Galatasaray 2. dakikada golü de buldu. İşte bu gol,
Benfica yorgunu G.Saray'ı 'Kazandım' havasına soktu. Fenerbahçe'yi ise uyandırdı.
F.Bahçe'nin dünkü oyuna başlayan kadro yapısı ve oyun planıyla G.Saray'a gol atma şansı yoktu. Tek yaptıkları golü yedikten sonra can havliyle mücadele etmek, sert oynayarak G.Saray'ı sindirmekti.
Skibbe riskleri biraz daha geç alabilirdi. Çünkü, ikinci yarının başındaki erken değişiklikler belki daha fazla hücum ediyor gibi gözükse de Fenerbahçe'nin kontratağa çıkmasına daha fazla fırsat tanıdı. Sonuçta Galatasaray'ın yıldızları daha çok.
Oyun planı daha yerleşmiş. Ama oyun disiplinine sahip olmak ve daha yürekli oynamak gerekiyor. Böyle olmayınca dünkü gibi; Kadıköy'den çıkmak da mümkün olmuyor.
Yalçın Dümer (Fanatik): Aynı Nakarat
Bir erkeğe sorsunlar,evlendiğiniz zaman mı yoksa Fenerbahçe-Galatasaray maçı seyrederken mi daha çok heyecan çektin diye. Kalıbımı basarım ikinci şıktır. Böyle bir güzellik ve stres yok. Saracoğlu ful, ya sokaklar. Sıkıyönetim mi var, her yer bomboş. İşte böyle bir şey derbi.
Yanılmışız Galatasaray'ı favori olarak göstererek. Fener yine bildiğini yaptı aynı nakarat devam etti. Futbolcu suçlamak gereksiz ya Kalli maçı seyretmedi ya da Skibbe çok fazla hayallere daldı. Yine taraftarın başı eğik yine umutları Ali Sami Yen'e kaldı.
Avrupadan böyle havalı dönen bir takımın bütün havasını üstelik 4 tane gol yiyerek söndürmeye hakkınız var mı! Tersi sonuçta Argones gidiyordu. Şimdi ne olacak, hadi artık Adnan
Polat karar senin...
Levent Tüzemen (Sabah): Hoca Ateş Gibi Olmalı
Maç öncesi analiziminde " Daha iyi takım olmak, daha iyi oyunculara sahip olmak, daha iyi oynamak, kazamayı istemek derbilerde yeterli olmuyor. Şans da gerek" demiştim.. Kadıköy'de akıllı oynayan, rakibe göre sahaya yayılan, yüreğiyle oynayan, Galatasaray'ın top yapmasına izin vermeyen, takım halinde mücadele eden kazanma isteğini yüreğine ve beynine kazıyan Fenerbahçe bileğinin hakkıyla kazandı.
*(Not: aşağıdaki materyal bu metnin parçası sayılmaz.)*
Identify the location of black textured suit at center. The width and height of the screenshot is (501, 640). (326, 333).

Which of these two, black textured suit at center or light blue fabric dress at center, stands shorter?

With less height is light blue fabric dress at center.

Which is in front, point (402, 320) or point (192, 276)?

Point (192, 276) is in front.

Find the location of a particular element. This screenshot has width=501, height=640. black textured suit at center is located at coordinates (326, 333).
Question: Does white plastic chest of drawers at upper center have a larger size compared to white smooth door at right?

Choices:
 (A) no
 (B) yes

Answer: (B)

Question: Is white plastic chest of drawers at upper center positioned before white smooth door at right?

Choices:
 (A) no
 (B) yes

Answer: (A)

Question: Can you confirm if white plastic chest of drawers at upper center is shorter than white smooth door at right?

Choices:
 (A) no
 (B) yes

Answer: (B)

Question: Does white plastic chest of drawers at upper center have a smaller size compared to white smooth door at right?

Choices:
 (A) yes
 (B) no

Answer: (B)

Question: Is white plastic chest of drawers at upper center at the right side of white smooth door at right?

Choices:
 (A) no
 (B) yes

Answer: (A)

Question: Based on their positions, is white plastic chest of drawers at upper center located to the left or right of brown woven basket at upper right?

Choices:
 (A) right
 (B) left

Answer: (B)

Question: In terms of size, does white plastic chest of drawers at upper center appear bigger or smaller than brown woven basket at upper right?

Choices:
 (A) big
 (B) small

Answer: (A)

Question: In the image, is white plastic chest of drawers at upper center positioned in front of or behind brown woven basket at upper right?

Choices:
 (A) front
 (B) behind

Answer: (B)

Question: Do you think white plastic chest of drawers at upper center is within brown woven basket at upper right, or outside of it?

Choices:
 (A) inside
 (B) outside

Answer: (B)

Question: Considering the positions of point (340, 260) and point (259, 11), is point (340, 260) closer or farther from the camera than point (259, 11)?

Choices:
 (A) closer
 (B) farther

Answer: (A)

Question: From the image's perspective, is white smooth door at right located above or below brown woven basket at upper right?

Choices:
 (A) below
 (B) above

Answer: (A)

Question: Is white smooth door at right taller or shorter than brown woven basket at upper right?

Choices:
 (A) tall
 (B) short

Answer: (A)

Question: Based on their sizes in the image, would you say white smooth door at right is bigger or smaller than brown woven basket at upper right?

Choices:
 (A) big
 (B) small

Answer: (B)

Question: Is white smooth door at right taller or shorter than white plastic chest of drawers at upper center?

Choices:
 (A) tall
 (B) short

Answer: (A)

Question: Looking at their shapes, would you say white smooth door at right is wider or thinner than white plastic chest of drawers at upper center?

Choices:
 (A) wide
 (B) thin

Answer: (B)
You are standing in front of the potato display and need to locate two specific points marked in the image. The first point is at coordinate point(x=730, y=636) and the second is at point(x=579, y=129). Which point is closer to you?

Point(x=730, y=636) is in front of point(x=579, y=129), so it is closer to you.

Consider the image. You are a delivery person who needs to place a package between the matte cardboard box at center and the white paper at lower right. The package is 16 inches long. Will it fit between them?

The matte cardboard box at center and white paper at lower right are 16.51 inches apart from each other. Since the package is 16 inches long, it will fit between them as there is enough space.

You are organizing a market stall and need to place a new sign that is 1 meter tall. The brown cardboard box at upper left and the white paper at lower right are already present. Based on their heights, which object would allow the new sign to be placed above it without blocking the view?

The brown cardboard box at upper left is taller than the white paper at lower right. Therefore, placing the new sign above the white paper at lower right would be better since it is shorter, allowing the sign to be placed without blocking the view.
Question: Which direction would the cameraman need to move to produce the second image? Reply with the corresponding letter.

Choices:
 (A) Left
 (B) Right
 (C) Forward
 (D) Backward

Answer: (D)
Fenerbahçe tribünlerinde " Herkes haddini bilecek" diye bir
pankart açılmıştı.. Fenerbahçe Alex'in yokluğunda haddini bilerek oynadı ve Benfica'dan derbinin favorisi olarak dönen ve bulutlar üzerinde yürüyen Galatasaray'a haddini bildirdi.
Karşılaşma boyu
Avrupa Şampiyonu " Yaşlı Kurt" Aragones kulübeden takımını bir maestro gibi yönetti, " Yakışıklı " Skibbe
seyirci gibi maçı izledi.. 9 yıl sonra Galatasaray öne geçtiği maçı yine farklı kaybetti.